WORK ITEM: Your task is to repeat the entries underneath exactly, minus the pictures.

DATASET:
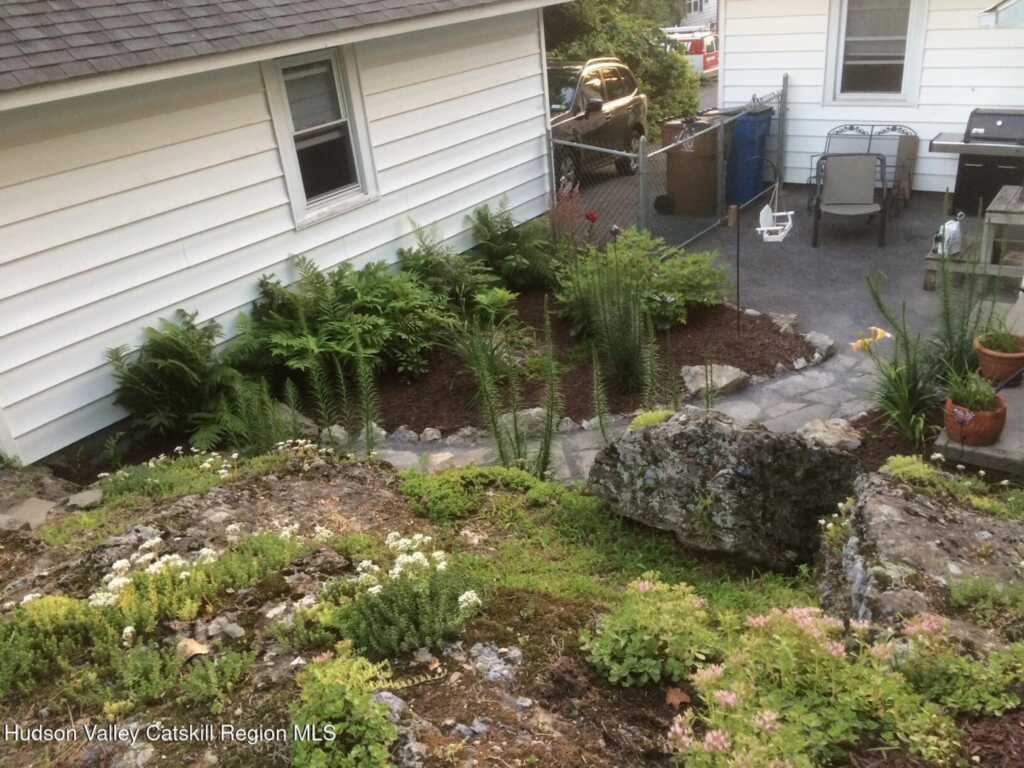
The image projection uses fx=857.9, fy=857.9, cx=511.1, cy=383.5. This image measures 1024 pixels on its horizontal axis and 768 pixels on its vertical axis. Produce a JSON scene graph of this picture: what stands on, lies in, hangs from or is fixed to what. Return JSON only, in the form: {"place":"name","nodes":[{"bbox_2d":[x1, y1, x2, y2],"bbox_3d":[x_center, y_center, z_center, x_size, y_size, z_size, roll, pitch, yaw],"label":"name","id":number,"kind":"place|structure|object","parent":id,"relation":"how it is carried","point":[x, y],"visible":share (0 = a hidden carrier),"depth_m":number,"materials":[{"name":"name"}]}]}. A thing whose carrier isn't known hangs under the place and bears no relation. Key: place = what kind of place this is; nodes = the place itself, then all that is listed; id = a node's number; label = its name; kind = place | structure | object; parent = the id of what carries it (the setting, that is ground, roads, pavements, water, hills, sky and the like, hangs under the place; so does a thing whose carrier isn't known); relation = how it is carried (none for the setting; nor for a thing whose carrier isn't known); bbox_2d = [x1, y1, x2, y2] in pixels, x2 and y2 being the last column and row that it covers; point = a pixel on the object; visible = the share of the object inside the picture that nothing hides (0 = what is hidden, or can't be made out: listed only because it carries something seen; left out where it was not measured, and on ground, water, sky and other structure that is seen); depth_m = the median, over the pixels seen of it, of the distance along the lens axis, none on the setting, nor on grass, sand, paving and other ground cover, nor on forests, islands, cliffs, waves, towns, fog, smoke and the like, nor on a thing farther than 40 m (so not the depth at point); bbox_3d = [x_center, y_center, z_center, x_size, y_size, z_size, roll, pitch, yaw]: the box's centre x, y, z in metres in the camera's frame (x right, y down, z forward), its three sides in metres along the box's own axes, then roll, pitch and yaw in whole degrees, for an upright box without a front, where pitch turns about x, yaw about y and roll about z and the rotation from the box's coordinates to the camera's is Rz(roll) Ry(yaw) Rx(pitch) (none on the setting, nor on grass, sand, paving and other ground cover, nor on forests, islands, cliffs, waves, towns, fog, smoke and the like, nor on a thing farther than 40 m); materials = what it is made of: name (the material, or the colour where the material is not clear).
{"place":"outdoors","nodes":[
{"label":"outdoors","id":0,"kind":"place"},
{"bbox_2d":[0,0,575,465],"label":"white house","id":1,"kind":"structure","parent":0,"point":[149,310],"depth_m":6.27,"materials":[{"name":"white paint"}]},
{"bbox_2d":[262,43,377,227],"bbox_3d":[-1.534,-2.010,6.913,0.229,1.389,0.910,13,31,33],"label":"window","id":2,"kind":"structure","parent":1,"relation":"in","point":[287,166],"depth_m":6.97,"materials":[{"name":"white"}]},
{"bbox_2d":[0,445,1022,767],"label":"rocky ground","id":3,"kind":"structure","parent":0,"point":[244,485],"materials":[{"name":"brown"}]},
{"bbox_2d":[0,498,56,531],"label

PROBLEM SOLUTION:
The image projection uses fx=857.9, fy=857.9, cx=511.1, cy=383.5. This image measures 1024 pixels on its horizontal axis and 768 pixels on its vertical axis. Produce a JSON scene graph of this picture: what stands on, lies in, hangs from or is fixed to what. Return JSON only, in the form: {"place":"name","nodes":[{"bbox_2d":[x1, y1, x2, y2],"bbox_3d":[x_center, y_center, z_center, x_size, y_size, z_size, roll, pitch, yaw],"label":"name","id":number,"kind":"place|structure|object","parent":id,"relation":"how it is carried","point":[x, y],"visible":share (0 = a hidden carrier),"depth_m":number,"materials":[{"name":"name"}]}]}. A thing whose carrier isn't known hangs under the place and bears no relation. Key: place = what kind of place this is; nodes = the place itself, then all that is listed; id = a node's number; label = its name; kind = place | structure | object; parent = the id of what carries it (the setting, that is ground, roads, pavements, water, hills, sky and the like, hangs under the place; so does a thing whose carrier isn't known); relation = how it is carried (none for the setting; nor for a thing whose carrier isn't known); bbox_2d = [x1, y1, x2, y2] in pixels, x2 and y2 being the last column and row that it covers; point = a pixel on the object; visible = the share of the object inside the picture that nothing hides (0 = what is hidden, or can't be made out: listed only because it carries something seen; left out where it was not measured, and on ground, water, sky and other structure that is seen); depth_m = the median, over the pixels seen of it, of the distance along the lens axis, none on the setting, nor on grass, sand, paving and other ground cover, nor on forests, islands, cliffs, waves, towns, fog, smoke and the like, nor on a thing farther than 40 m (so not the depth at point); bbox_3d = [x_center, y_center, z_center, x_size, y_size, z_size, roll, pitch, yaw]: the box's centre x, y, z in metres in the camera's frame (x right, y down, z forward), its three sides in metres along the box's own axes, then roll, pitch and yaw in whole degrees, for an upright box without a front, where pitch turns about x, yaw about y and roll about z and the rotation from the box's coordinates to the camera's is Rz(roll) Ry(yaw) Rx(pitch) (none on the setting, nor on grass, sand, paving and other ground cover, nor on forests, islands, cliffs, waves, towns, fog, smoke and the like, nor on a thing farther than 40 m); materials = what it is made of: name (the material, or the colour where the material is not clear).
{"place":"outdoors","nodes":[
{"label":"outdoors","id":0,"kind":"place"},
{"bbox_2d":[0,0,575,465],"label":"white house","id":1,"kind":"structure","parent":0,"point":[149,310],"depth_m":6.27,"materials":[{"name":"white paint"}]},
{"bbox_2d":[262,43,377,227],"bbox_3d":[-1.534,-2.010,6.913,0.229,1.389,0.910,13,31,33],"label":"window","id":2,"kind":"structure","parent":1,"relation":"in","point":[287,166],"depth_m":6.97,"materials":[{"name":"white"}]},
{"bbox_2d":[0,445,1022,767],"label":"rocky ground","id":3,"kind":"structure","parent":0,"point":[244,485],"materials":[{"name":"brown"}]},
{"bbox_2d":[0,498,56,531],"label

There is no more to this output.